One of the most important things a parent does for his or her children is to provide financial stability and security. For unmarried parents, the payment of child support is a critical component of caring for their kids, but the amount one may have to pay depends on factors unique to the individual situation. If you will be paying or receiving child support after a divorce, it will be in your interests to understand how the court makes decisions on this issue.
Child support can be a complicated and emotional issue for parents. You want to care for your kid, but you may also have serious concerns about your ability to keep up with required payments or care for your kids without financial help. As you navigate your divorce or consider negotiations that could impact your future, you will find it helpful to know how your rights and how you can pursue a final order that will make sense for you and your family for years to come.
Calculations based on your situation
When making child support calculations, a family court will look at specific factors in order to determine an appropriate amount. It may help to remember that the primary goal will be to protect the best interests of the children by ensuring they have necessary financial support. Some of the factors that could affect a child support order include:
- Specific needs of the child, including insurance, health care and more
- Educational needs and cost of tuition
- Financial capabilities and income of both parents
- Ability of either parent to provide for the child
- Standard of living the child enjoyed before a divorce
You and the other parent have the right to pursue an out-of-court agreement on child support, but any agreement is subject to the approval of the court.
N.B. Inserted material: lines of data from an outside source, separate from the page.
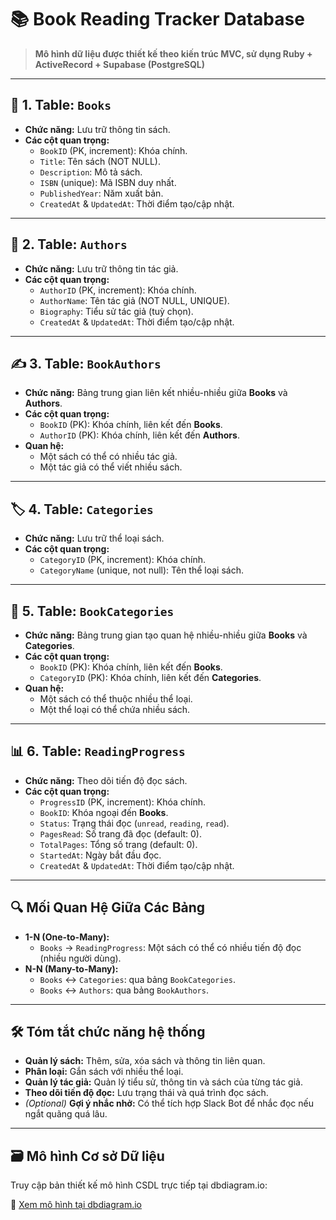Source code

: # :books: Book Reading Tracker Database
> **Mô hình dữ liệu được thiết kế theo kiến trúc MVC, sử dụng Ruby + ActiveRecord + Supabase (PostgreSQL)**
---
## :blue_book: **1. Table: `Books`**
- **Chức năng:** Lưu trữ thông tin sách.
- **Các cột quan trọng:**
  - `BookID` (PK, increment): Khóa chính.
  - `Title`: Tên sách (NOT NULL).
  - `Description`: Mô tả sách.
  - `ISBN` (unique): Mã ISBN duy nhất.
  - `PublishedYear`: Năm xuất bản.
  - `CreatedAt` & `UpdatedAt`: Thời điểm tạo/cập nhật.
---
## :bust_in_silhouette: **2. Table: `Authors`**
- **Chức năng:** Lưu trữ thông tin tác giả.
- **Các cột quan trọng:**
  - `AuthorID` (PK, increment): Khóa chính.
  - `AuthorName`: Tên tác giả (NOT NULL, UNIQUE).
  - `Biography`: Tiểu sử tác giả (tuỳ chọn).
  - `CreatedAt` & `UpdatedAt`: Thời điểm tạo/cập nhật.
---
## :writing_hand: **3. Table: `BookAuthors`**
- **Chức năng:** Bảng trung gian liên kết nhiều-nhiều giữa **Books** và **Authors**.
- **Các cột quan trọng:**
  - `BookID` (PK): Khóa chính, liên kết đến **Books**.
  - `AuthorID` (PK): Khóa chính, liên kết đến **Authors**.
- **Quan hệ:**
  - Một sách có thể có nhiều tác giả.
  - Một tác giả có thể viết nhiều sách.
---
## :label: **4. Table: `Categories`**
- **Chức năng:** Lưu trữ thể loại sách.
- **Các cột quan trọng:**
  - `CategoryID` (PK, increment): Khóa chính.
  - `CategoryName` (unique, not null): Tên thể loại sách.
---
## :link: **5. Table: `BookCategories`**
- **Chức năng:** Bảng trung gian tạo quan hệ nhiều-nhiều giữa **Books** và **Categories**.
- **Các cột quan trọng:**
  - `BookID` (PK): Khóa chính, liên kết đến **Books**.
  - `CategoryID` (PK): Khóa chính, liên kết đến **Categories**.
- **Quan hệ:**
  - Một sách có thể thuộc nhiều thể loại.
  - Một thể loại có thể chứa nhiều sách.
---
## :bar_chart: **6. Table: `ReadingProgress`**
- **Chức năng:** Theo dõi tiến độ đọc sách.
- **Các cột quan trọng:**
  - `ProgressID` (PK, increment): Khóa chính.
  - `BookID`: Khóa ngoại đến **Books**.
  - `Status`: Trạng thái đọc (`unread`, `reading`, `read`).
  - `PagesRead`: Số trang đã đọc (default: 0).
  - `TotalPages`: Tổng số trang (default: 0).
  - `StartedAt`: Ngày bắt đầu đọc.
  - `CreatedAt` & `UpdatedAt`: Thời điểm tạo/cập nhật.
---
## :mag: **Mối Quan Hệ Giữa Các Bảng**
- **1-N (One-to-Many):**
  - `Books` → `ReadingProgress`: Một sách có thể có nhiều tiến độ đọc (nhiều người dùng).
- **N-N (Many-to-Many):**
  - `Books` :left_right_arrow: `Categories`: qua bảng `BookCategories`.
  - `Books` :left_right_arrow: `Authors`: qua bảng `BookAuthors`.
---
## :hammer_and_wrench: **Tóm tắt chức năng hệ thống**
- **Quản lý sách:** Thêm, sửa, xóa sách và thông tin liên quan.
- **Phân loại:** Gắn sách với nhiều thể loại.
- **Quản lý tác giả:** Quản lý tiểu sử, thông tin và sách của từng tác giả.
- **Theo dõi tiến độ đọc:** Lưu trạng thái và quá trình đọc sách.
- *(Optional)* **Gợi ý nhắc nhở:** Có thể tích hợp Slack Bot để nhắc đọc nếu ngắt quãng quá lâu.
---
## 🗃️ Mô hình Cơ sở Dữ liệu

Truy cập bản thiết kế mô hình CSDL trực tiếp tại dbdiagram.io:

🔗 [Xem mô hình tại dbdiagram.io](https://dbdiagram.io/d/67552302e9daa85aca01bb9d)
You also have the right to seek a specific outcome if you have concerns about your ability to pay or other issues that could affect your child.
What if you can’t pay?
Financial circumstances can change, even after a divorce is final. If you are making or receiving child support and you are experiencing issues that affect your ability to make payments or meet your child’s needs, you have the right to seek a modification of an existing child support order. It may be helpful to learn about child support laws in Texas and how you can protect your long-term interests before you move forward.